Rewrite everything in the Unicode comments from "I ran into this" down to "same glyph somehow!", changing "glyph" to "character shape".

PAGE TEXT.
☆ ☆ ☆

Targeting IE8 and below requires all kinds of IE-specific code like attachEvent instead of addEventListener, and it's generally not worth targeting IE8 without some shim like JQuery. And for this reason, I've pretty much stopped using JQuery (as it's now mostly superfluous), and stopped targeting IE8 completely. Sorry Windows XP users, but you're going to need to use a 3rd party browser of some sort if you want to stay on the web.

Comment Re:Han unification (Score 1) 108

I ran into this problem recently. The kanji for "leader" is supposed to be like the diagram at: http://jisho.org/kanji/details... (note the 4 individual lines for the top right piece) but the fonts on my Android phone insisted on rendering this glyph using the Chinese font, that looks like http://www.hantrainerpro.com/h...
It's not just drawn differently, it's actually one less stroke in Chinese, but it's supposed to be the same glyph somehow!
Unicode has no way to indicate which language you actually want characters like this to display in. Sure for single-language documents like HTML, you can use a lang= attribute and hope the browser handles it right, but you certainly can't mix the two together very easily.

Comment Re:Why emoji? (Score 1) 108

I think the problem most people think Apple/Emoji has with compatibility is that old versions of Apple stuff used the private-use codepoint areas for emoji, instead of the Unicode standard code points. This has since been fixed, as far as I know, but there are a TON of free Android keyboards that are supposed to type emoji, but only use the old private-use codepoints, and thus don't display anything but a blank space or a square box on Android without some special app to translate and display them.

If you look harder though, you CAN find Android keyboards that have emoji buttons that produce the proper Unicode standard codepoints. The button on the keyboard may be in full color, but the glyph produced with be monochrome. Basically a limit of the direct font rendering, but it will work in every app without any issue then, and Apple people can still see the glyphs you send them via text just fine, etc.

☆ ☆ ☆

DATA UNDER STUDY.
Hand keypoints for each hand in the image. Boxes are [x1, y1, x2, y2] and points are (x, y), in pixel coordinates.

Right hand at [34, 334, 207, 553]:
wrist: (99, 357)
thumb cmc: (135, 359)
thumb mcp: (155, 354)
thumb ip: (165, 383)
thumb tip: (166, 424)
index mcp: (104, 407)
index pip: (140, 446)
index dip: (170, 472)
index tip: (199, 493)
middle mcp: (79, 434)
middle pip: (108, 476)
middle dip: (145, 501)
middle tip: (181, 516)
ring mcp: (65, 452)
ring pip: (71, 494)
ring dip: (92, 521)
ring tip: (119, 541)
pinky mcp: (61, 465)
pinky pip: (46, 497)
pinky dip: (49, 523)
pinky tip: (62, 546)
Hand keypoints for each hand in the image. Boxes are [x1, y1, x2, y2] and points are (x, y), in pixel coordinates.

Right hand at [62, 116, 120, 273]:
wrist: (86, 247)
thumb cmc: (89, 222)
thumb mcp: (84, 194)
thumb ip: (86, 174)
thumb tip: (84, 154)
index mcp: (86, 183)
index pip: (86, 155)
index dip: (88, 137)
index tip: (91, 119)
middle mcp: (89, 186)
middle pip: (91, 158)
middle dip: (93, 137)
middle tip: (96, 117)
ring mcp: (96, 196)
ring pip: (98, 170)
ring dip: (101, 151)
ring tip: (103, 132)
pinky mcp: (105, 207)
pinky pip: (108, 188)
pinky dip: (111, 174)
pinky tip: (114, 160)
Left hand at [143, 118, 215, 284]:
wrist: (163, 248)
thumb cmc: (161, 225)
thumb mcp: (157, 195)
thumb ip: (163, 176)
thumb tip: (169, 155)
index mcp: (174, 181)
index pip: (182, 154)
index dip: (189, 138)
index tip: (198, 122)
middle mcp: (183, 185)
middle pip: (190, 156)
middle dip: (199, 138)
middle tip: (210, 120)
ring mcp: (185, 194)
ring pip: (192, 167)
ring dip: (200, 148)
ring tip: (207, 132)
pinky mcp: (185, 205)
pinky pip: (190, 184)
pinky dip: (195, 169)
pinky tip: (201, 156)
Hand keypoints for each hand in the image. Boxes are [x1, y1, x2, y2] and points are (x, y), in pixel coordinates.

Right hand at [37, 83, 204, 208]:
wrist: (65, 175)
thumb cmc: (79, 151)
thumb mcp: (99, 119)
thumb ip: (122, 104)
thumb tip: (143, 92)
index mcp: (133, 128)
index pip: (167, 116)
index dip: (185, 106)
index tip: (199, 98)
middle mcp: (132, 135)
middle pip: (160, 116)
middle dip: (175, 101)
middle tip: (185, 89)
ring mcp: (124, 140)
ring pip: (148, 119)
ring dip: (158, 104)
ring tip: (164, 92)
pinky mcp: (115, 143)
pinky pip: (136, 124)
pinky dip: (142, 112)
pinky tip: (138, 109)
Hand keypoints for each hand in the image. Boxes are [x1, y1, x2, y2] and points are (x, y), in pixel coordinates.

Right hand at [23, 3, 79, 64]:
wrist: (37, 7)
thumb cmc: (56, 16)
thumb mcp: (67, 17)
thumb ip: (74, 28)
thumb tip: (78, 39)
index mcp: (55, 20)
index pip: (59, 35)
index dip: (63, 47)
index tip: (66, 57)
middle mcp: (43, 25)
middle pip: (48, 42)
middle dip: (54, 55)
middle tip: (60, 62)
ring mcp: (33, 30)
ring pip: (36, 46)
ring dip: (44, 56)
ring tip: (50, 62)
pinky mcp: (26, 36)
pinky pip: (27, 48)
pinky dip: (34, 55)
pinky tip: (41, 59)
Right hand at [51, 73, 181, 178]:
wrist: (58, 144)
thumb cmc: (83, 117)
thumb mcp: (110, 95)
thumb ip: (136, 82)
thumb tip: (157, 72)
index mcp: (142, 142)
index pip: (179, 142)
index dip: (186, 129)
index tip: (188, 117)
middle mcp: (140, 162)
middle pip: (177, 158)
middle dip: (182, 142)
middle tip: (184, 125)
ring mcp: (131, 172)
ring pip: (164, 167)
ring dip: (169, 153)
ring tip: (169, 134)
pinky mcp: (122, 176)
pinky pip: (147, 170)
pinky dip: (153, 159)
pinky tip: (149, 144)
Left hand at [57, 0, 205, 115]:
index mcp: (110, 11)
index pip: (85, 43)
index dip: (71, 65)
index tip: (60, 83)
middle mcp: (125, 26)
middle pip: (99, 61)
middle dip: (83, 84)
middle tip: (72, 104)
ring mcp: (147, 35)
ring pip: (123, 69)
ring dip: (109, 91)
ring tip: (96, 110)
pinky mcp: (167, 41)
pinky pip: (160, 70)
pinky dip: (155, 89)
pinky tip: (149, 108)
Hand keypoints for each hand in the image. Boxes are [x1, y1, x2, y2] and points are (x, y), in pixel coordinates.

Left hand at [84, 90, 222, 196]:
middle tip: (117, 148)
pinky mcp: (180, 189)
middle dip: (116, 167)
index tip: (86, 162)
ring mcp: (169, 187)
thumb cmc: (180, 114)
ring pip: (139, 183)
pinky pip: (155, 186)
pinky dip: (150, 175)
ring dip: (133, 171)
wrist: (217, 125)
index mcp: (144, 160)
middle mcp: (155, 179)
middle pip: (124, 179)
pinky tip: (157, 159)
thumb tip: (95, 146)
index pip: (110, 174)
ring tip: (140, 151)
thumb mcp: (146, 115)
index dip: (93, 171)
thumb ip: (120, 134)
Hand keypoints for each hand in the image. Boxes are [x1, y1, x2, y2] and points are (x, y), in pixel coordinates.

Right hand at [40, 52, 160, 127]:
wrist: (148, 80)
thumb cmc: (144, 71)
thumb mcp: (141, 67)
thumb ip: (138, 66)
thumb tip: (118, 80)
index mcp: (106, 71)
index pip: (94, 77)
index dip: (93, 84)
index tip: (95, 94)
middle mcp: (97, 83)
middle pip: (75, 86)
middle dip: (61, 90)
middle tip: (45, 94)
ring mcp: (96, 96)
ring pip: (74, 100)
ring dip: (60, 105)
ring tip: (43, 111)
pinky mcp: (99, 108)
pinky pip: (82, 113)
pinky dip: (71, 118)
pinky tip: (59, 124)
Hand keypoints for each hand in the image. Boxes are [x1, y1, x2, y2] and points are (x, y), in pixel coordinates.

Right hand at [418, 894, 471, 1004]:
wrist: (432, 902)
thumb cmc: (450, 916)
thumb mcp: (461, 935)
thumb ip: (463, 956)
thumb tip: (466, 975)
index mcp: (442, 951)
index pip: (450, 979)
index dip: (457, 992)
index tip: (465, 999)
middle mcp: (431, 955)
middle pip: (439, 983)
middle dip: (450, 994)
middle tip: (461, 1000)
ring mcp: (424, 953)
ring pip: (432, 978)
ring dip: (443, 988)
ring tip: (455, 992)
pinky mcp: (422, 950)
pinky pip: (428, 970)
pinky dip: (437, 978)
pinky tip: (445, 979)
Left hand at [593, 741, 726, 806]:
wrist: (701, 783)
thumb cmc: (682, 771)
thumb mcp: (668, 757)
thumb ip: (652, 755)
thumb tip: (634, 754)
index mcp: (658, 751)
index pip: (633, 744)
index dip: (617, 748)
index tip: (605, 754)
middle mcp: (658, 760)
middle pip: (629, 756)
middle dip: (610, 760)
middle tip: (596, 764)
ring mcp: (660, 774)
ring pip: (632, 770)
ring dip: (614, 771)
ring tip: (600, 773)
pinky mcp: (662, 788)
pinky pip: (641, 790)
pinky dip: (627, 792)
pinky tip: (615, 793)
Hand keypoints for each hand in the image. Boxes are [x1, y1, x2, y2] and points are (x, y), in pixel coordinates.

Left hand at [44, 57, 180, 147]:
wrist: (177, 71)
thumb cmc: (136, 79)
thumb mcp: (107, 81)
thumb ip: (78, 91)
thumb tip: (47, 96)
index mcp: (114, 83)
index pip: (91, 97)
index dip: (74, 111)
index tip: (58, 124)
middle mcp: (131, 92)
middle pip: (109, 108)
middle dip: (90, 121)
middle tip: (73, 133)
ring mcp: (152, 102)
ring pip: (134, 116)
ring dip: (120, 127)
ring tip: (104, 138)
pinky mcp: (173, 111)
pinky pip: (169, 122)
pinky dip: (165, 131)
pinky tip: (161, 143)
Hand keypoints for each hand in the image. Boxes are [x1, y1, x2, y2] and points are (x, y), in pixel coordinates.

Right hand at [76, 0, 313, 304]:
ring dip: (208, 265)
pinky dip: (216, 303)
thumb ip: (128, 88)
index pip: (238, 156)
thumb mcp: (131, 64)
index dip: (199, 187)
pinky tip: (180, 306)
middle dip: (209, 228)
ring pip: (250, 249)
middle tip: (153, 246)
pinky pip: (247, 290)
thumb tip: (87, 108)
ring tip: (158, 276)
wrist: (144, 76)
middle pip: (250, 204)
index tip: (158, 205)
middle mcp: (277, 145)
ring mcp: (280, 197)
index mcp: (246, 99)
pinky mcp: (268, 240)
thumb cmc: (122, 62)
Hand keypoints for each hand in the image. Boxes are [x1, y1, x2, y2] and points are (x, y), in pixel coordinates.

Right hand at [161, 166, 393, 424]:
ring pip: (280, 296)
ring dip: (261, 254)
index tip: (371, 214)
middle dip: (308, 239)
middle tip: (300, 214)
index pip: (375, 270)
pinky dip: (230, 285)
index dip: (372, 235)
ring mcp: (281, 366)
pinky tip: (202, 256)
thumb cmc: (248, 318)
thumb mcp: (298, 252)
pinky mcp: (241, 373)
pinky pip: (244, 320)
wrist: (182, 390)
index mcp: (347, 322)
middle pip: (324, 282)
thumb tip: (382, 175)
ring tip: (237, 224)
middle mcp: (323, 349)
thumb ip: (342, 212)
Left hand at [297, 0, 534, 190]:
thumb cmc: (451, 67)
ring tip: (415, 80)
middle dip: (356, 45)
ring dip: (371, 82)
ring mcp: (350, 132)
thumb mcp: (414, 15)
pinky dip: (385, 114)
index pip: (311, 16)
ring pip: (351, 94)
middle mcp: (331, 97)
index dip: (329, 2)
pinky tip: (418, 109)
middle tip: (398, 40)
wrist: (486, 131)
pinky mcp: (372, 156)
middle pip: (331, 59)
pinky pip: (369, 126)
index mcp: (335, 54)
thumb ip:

☆ ☆ ☆

ANSWER TO THE EXERCISE.
I ran into this problem recently. The kanji for "leader" is supposed to be like the diagram at: http://jisho.org/kanji/details... (note the 4 individual lines for the top right piece) but the fonts on my Android phone insisted on rendering this character shape using the Chinese font, that looks like http://www.hantrainerpro.com/h...
It's not just drawn differently, it's actually one less stroke in Chinese, but it's supposed to be the same character shape somehow!